What is expected:
Each line below that contains the word "теории" must be copied.

Data:

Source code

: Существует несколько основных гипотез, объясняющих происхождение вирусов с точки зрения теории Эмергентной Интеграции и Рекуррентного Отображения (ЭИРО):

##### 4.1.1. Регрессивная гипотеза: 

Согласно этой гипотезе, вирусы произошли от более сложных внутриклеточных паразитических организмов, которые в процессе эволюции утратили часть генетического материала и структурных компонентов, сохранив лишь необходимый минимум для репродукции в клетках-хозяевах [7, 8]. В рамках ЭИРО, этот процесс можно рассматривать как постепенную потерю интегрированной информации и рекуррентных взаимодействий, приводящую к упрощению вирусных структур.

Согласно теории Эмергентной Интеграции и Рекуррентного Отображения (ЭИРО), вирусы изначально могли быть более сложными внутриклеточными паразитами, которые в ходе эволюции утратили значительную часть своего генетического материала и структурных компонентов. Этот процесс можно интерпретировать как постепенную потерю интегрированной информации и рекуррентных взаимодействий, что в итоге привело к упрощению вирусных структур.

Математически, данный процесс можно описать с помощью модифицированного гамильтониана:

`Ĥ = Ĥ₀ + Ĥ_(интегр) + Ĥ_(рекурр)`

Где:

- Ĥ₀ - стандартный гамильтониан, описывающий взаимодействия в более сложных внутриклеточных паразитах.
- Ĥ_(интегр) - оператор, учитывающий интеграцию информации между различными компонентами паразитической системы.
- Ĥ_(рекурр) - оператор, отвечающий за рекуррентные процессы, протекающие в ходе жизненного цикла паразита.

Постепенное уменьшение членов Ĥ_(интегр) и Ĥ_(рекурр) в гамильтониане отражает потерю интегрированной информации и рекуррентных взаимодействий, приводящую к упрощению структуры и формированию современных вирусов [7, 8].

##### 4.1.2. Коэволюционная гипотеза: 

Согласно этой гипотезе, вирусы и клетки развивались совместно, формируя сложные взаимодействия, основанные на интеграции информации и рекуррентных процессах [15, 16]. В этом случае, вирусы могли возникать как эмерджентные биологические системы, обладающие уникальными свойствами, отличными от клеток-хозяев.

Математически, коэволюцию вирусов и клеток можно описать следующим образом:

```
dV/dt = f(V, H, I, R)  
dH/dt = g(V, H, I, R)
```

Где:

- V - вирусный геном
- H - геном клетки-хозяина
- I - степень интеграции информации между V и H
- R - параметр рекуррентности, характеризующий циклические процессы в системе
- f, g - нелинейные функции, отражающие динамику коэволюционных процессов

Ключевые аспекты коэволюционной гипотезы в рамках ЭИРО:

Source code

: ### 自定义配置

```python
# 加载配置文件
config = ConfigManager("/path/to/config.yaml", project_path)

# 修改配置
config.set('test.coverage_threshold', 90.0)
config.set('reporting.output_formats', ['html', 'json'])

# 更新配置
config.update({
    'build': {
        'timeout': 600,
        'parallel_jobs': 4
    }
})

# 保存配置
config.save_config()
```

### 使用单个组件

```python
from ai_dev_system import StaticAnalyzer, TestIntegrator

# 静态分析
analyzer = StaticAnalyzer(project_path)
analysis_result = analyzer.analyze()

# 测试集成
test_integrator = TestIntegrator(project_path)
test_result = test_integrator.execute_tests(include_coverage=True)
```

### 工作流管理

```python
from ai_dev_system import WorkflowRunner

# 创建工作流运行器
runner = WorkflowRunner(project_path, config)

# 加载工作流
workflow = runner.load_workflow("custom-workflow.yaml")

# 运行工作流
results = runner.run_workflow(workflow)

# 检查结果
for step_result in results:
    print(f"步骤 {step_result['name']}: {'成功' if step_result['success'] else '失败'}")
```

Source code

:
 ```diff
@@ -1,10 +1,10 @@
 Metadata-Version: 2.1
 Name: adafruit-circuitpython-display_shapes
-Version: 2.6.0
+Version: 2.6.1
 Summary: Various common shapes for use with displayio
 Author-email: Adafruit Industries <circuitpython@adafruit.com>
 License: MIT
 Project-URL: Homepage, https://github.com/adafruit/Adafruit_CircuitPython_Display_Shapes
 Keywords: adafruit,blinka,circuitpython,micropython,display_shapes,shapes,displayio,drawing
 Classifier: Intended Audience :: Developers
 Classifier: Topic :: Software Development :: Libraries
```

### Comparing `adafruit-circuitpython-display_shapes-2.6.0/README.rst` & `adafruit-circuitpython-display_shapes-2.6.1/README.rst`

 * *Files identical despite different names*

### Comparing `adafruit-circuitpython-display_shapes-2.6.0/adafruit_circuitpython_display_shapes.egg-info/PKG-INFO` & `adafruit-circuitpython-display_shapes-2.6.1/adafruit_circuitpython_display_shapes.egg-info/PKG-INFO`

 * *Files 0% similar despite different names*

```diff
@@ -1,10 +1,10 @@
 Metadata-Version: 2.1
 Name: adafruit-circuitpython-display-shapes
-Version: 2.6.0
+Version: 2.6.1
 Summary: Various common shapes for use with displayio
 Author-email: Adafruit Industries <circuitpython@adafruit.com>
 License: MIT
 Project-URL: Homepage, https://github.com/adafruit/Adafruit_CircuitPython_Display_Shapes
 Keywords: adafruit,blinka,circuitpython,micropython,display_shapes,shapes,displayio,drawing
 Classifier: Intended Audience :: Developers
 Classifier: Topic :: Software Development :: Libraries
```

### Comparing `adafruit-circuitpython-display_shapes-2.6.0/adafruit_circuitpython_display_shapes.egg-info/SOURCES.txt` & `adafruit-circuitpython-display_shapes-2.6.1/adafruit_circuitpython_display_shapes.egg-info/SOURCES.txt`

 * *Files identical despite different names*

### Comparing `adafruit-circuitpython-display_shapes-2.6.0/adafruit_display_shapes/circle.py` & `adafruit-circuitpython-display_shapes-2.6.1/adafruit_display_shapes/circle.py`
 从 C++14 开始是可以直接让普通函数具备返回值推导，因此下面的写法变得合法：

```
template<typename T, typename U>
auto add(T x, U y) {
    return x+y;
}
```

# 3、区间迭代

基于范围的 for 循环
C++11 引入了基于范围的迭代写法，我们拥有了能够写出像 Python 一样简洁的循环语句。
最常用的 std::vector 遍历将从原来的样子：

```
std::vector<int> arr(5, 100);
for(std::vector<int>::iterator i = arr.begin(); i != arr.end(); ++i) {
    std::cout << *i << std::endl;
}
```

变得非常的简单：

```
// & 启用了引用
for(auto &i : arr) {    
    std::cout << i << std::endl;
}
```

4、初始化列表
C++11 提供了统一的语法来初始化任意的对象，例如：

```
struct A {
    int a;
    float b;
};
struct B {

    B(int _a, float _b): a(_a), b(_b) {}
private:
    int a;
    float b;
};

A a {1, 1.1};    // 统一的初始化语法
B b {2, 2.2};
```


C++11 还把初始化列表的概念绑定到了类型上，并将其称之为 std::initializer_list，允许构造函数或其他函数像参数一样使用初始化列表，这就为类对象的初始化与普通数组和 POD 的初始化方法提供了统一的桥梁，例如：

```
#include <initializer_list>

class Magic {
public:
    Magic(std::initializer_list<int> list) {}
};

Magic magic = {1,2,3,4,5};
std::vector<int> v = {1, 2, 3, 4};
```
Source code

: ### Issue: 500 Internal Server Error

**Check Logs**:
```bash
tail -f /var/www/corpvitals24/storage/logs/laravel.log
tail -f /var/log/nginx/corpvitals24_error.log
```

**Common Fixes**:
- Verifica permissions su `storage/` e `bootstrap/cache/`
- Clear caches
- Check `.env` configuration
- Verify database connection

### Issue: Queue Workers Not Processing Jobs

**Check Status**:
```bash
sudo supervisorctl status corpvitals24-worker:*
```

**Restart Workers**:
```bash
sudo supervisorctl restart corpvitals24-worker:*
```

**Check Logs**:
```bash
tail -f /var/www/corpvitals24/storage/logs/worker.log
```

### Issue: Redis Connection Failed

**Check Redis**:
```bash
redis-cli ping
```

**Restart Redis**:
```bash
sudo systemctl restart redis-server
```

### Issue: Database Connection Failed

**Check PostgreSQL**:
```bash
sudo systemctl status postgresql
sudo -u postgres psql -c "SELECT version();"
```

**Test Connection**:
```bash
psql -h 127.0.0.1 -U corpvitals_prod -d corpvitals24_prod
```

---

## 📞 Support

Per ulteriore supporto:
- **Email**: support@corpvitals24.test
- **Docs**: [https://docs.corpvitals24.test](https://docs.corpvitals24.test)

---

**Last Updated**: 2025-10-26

Solution to this exercise:
: Существует несколько основных гипотез, объясняющих происхождение вирусов с точки зрения теории Эмергентной Интеграции и Рекуррентного Отображения (ЭИРО):
Согласно теории Эмергентной Интеграции и Рекуррентного Отображения (ЭИРО), вирусы изначально могли быть более сложными внутриклеточными паразитами, которые в ходе эволюции утратили значительную часть своего генетического материала и структурных компонентов. Этот процесс можно интерпретировать как постепенную потерю интегрированной информации и рекуррентных взаимодействий, что в итоге привело к упрощению вирусных структур.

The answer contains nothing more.